How tuition fees and maintenance loans work, and what you actually have to pay back.

Tuition fees

Most UK universities charge £9,250 per year. You do not pay this upfront — it is covered by a tuition fee loan from Student Finance England (or equivalent). You only start repaying after you earn above the threshold.

Maintenance loan

This covers living costs and depends on household income. The maximum is around £13,022 in London or £9,978 elsewhere (2024/25 rates). Many students supplement this with part-time work or savings.

Repayment

For Plan 5 loans (starting 2023/24), you repay 9% of income above £25,000. If you earn £30,000, you repay £450 per year (£37.50/month). The loan is written off after 40 years. It is more like a graduate tax than a traditional debt.

Is it worth it?

On average, graduates earn £10,000 more per year than non-graduates. Over a 40-year career, that is £400,000 more in lifetime earnings. Use the salary trajectory data on each course page to see whether a specific course delivers a good return.

Alternatives

Degree Apprenticeships vs University

Comparing the earn-while-you-learn route with a traditional degree. Pros, cons, and salary outcomes.

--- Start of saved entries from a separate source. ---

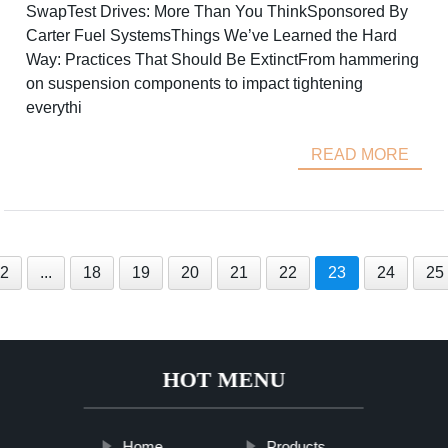
SwapTest Drives: More Than You ThinkSponsored By
Carter Fuel SystemsThings We’ve Learned the Hard
Way: Practices That Should Be ExtinctFrom hammering
on suspension components to impact tightening
everythi
READ MORE
2
...
18
19
20
21
22
23
24
25
HOT MENU
Home
Products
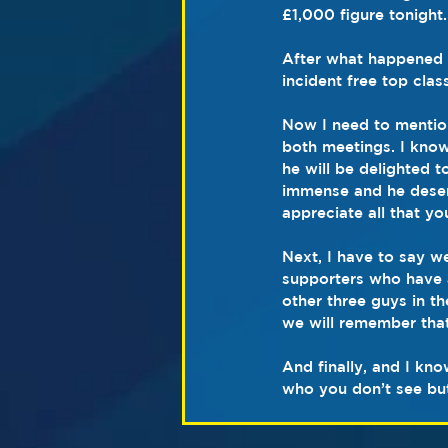
£1,000 figure tonight.
After what happened f
incident free top clas
Now I need to mentio
both meetings. I know
he will be delighted t
immense and he deserv
appreciate all that y
Next, I have to say we
supporters who have a
other three guys in t
we will remember that
And finally, and I kno
who you don’t see bu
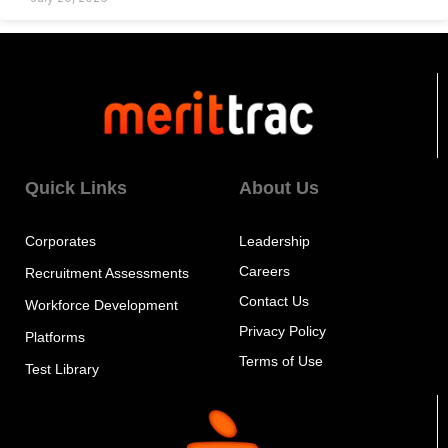
Quick Links
About Us
Corporates
Leadership
Careers
Recruitment Assessments
Contact Us
Workforce Development
Privacy Policy
Platforms
Terms of Use
Test Library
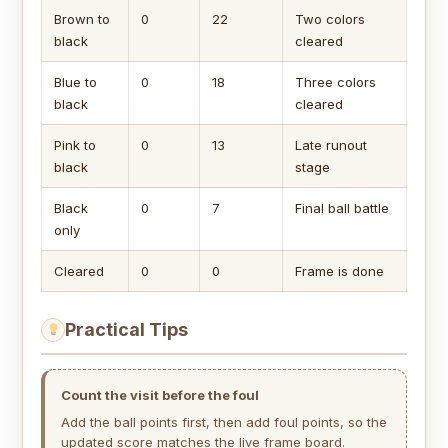
Brown to
0
22
Two colors
black
cleared
Blue to
0
18
Three colors
black
cleared
Pink to
0
13
Late runout
black
stage
Black
0
7
Final ball battle
only
Cleared
0
0
Frame is done
Practical Tips
Count the visit before the foul
Add the ball points first, then add foul points, so the
updated score matches the live frame board.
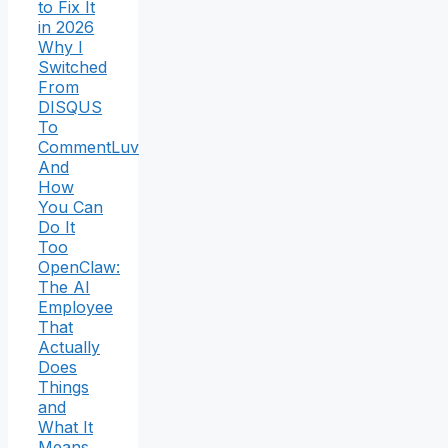
to Fix It
in 2026
Why I
Switched
From
DISQUS
To
CommentLuv
And
How
You Can
Do It
Too
OpenClaw:
The AI
Employee
That
Actually
Does
Things
and
What It
Means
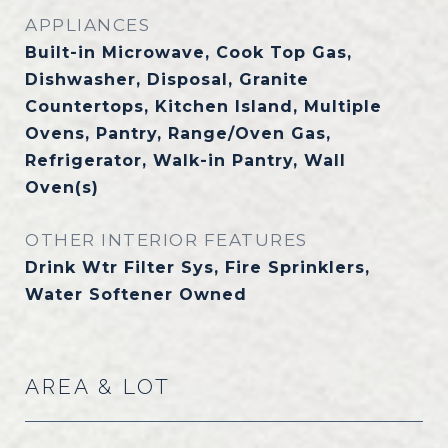
APPLIANCES
Built-in Microwave, Cook Top Gas,
Dishwasher, Disposal, Granite
Countertops, Kitchen Island, Multiple
Ovens, Pantry, Range/Oven Gas,
Refrigerator, Walk-in Pantry, Wall
Oven(s)
OTHER INTERIOR FEATURES
Drink Wtr Filter Sys, Fire Sprinklers,
Water Softener Owned
AREA & LOT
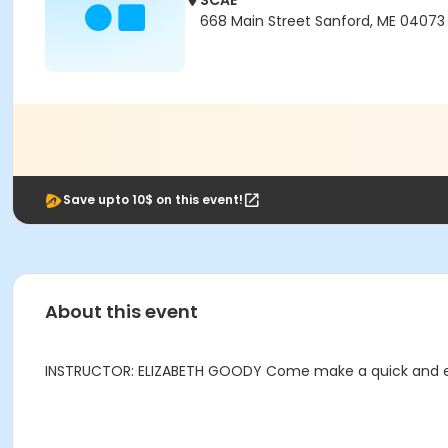
SCAE
668 Main Street Sanford, ME 04073
Save upto 10$ on this event!
About this event
INSTRUCTOR: ELIZABETH GOODY Come make a quick and easy 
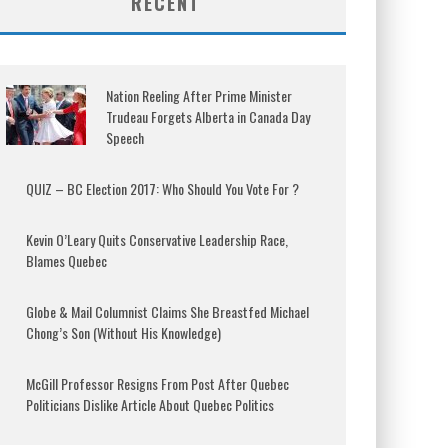
RECENT
Nation Reeling After Prime Minister
Trudeau Forgets Alberta in Canada Day
Speech
QUIZ – BC Election 2017: Who Should You Vote For ?
Kevin O’Leary Quits Conservative Leadership Race,
Blames Quebec
Globe & Mail Columnist Claims She Breastfed Michael
Chong’s Son (Without His Knowledge)
McGill Professor Resigns From Post After Quebec
Politicians Dislike Article About Quebec Politics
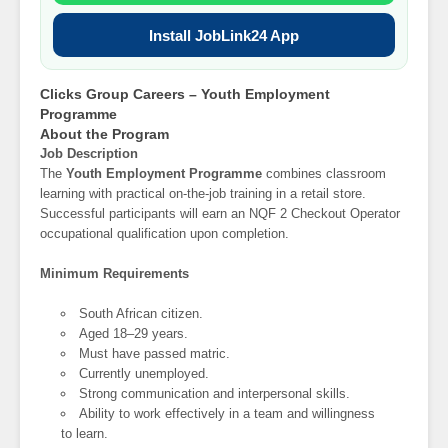
Install JobLink24 App
Clicks Group Careers – Youth Employment
Programme
About the Program
Job Description
The
Youth Employment Programme
combines classroom
learning with practical on-the-job training in a retail store.
Successful participants will earn an NQF 2 Checkout Operator
occupational qualification upon completion.
Minimum Requirements
South African citizen.
Aged 18–29 years.
Must have passed matric.
Currently unemployed.
Strong communication and interpersonal skills.
Ability to work effectively in a team and willingness
to learn.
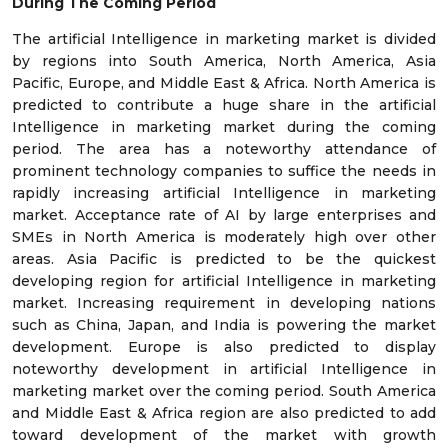
During The Coming Period
The artificial Intelligence in marketing market is divided
by regions into South America, North America, Asia
Pacific, Europe, and Middle East & Africa. North America is
predicted to contribute a huge share in the artificial
Intelligence in marketing market during the coming
period. The area has a noteworthy attendance of
prominent technology companies to suffice the needs in
rapidly increasing artificial Intelligence in marketing
market. Acceptance rate of AI by large enterprises and
SMEs in North America is moderately high over other
areas. Asia Pacific is predicted to be the quickest
developing region for artificial Intelligence in marketing
market. Increasing requirement in developing nations
such as China, Japan, and India is powering the market
development. Europe is also predicted to display
noteworthy development in artificial Intelligence in
marketing market over the coming period. South America
and Middle East & Africa region are also predicted to add
toward development of the market with growth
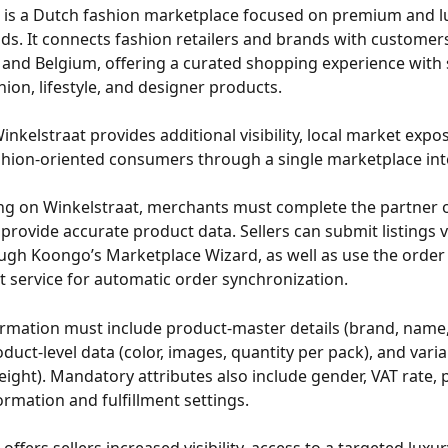
 is a Dutch fashion marketplace focused on premium and l
ds. It connects fashion retailers and brands with customers
and Belgium, offering a curated shopping experience with 
ion, lifestyle, and designer products. 
Winkelstraat provides additional visibility, local market expo
shion-oriented consumers through a single marketplace int
ling on Winkelstraat, merchants must complete the partner
provide accurate product data. Sellers can submit listings vi
ough Koongo’s Marketplace Wizard, as well as use the order
service for automatic order synchronization.
rmation must include product-master details (brand, name, 
uct-level data (color, images, quantity per pack), and varian
eight). Mandatory attributes also include gender, VAT rate, p
ormation and fulfillment settings. 
offers sellers increased visibility, access to a targeted luxu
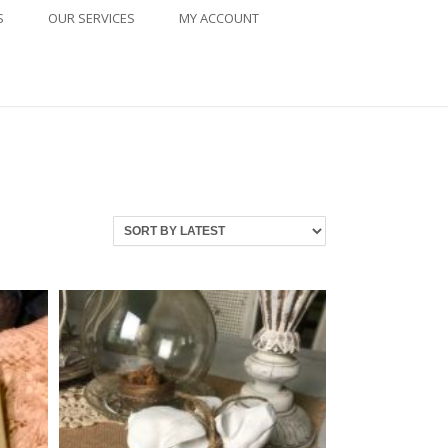
S
OUR SERVICES
MY ACCOUNT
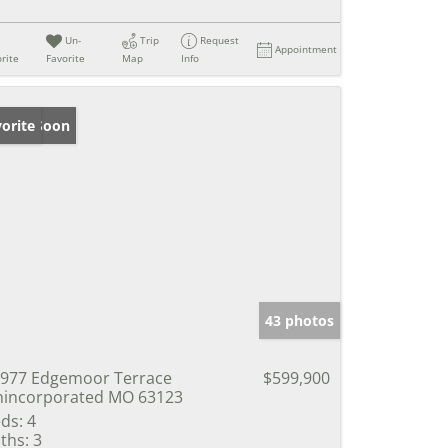
Un-
Trip
Request
Appointment
rite
Favorite
Map
Info
ming Soon
orite
43 photos
977 Edgemoor Terrace
$599,900
incorporated MO 63123
ds:
4
ths:
3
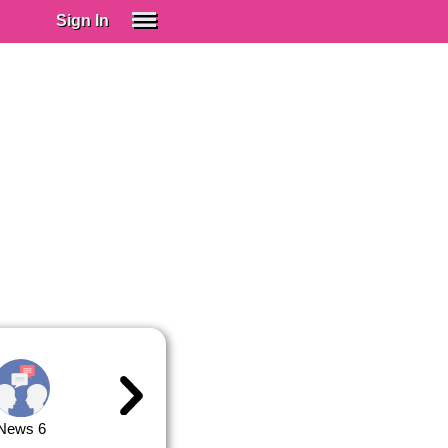
Sign In
SIGN IN
Spanish (Spain)
Spanish (Latino)
SUBSCRIBE
EDUCATIONAL LICENSES
GIFT CARDS
OTHER LANGUAGES
ABOUT US
ADJUST COLORS
News 6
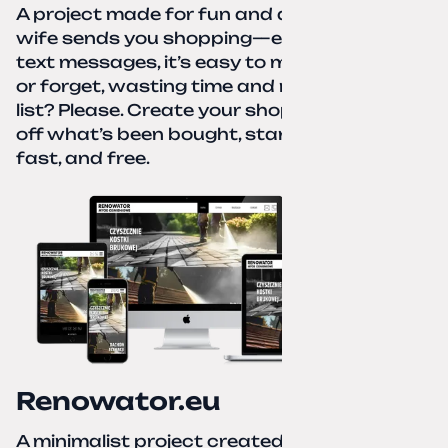
A project made for fun and a real need. Your
wife sends you shopping—eight different
text messages, it’s easy to miss something
or forget, wasting time and nerves. A paper
list? Please. Create your shopping list, check
off what’s been bought, start over—simple,
fast, and free.
Renowator.eu
A minimalist project created for a services-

What is a degree apprenticeship?

A level 6 or 7 apprenticeship that combines a full degree with paid on-the-job training. Your employer pays your tuition fees and you earn a salary from day one. Popular fields include digital, engineering, finance, and healthcare.

Pros

No tuition debt, immediate salary (typically £18,000-£25,000 while studying), guaranteed work experience, and often a job offer at the end. Employers include the NHS, Deloitte, Amazon, BAE Systems, and many more.

Cons

Highly competitive (some have lower acceptance rates than Oxbridge), limited subject range, less flexibility to change career direction, and you may miss the traditional university social experience.

How to choose

If you know the industry you want to enter and can secure a place, a degree apprenticeship can be an excellent route. If you want broader exploration, the flexibility to study abroad, or a subject not available as an apprenticeship, university is the better choice.

Finance

The ROI of a UK Degree in 2025

Is a degree still worth it? We crunch the numbers on cost, earnings, and break-even points.

The cost

A 3-year degree costs roughly £63,000 in total: £27,750 in tuition fees plus approximately £35,000 in living costs. You also forgo 3 years of potential earnings (roughly £63,000 at minimum wage). The total opportunity cost is around £126,000.

The return

The average graduate earns £10,000 more per year than a non-graduate. At this premium, you break even in about 12-13 years. But averages hide huge variation: STEM and healthcare graduates often break even in 5-7 years, while some creative arts graduates may never fully recoup the investment financially.

Course-level data matters

A degree is not a blanket investment — it depends entirely on what you study and where. Economics at LSE has a very different ROI from English Literature at a lower-ranked institution. Check the salary trajectory on each course page to see the real numbers.

Beyond money

University also provides personal development, a professional network, intellectual growth, and access to careers that legally require a degree (medicine, law, engineering). The ROI calculation should include these intangible benefits too.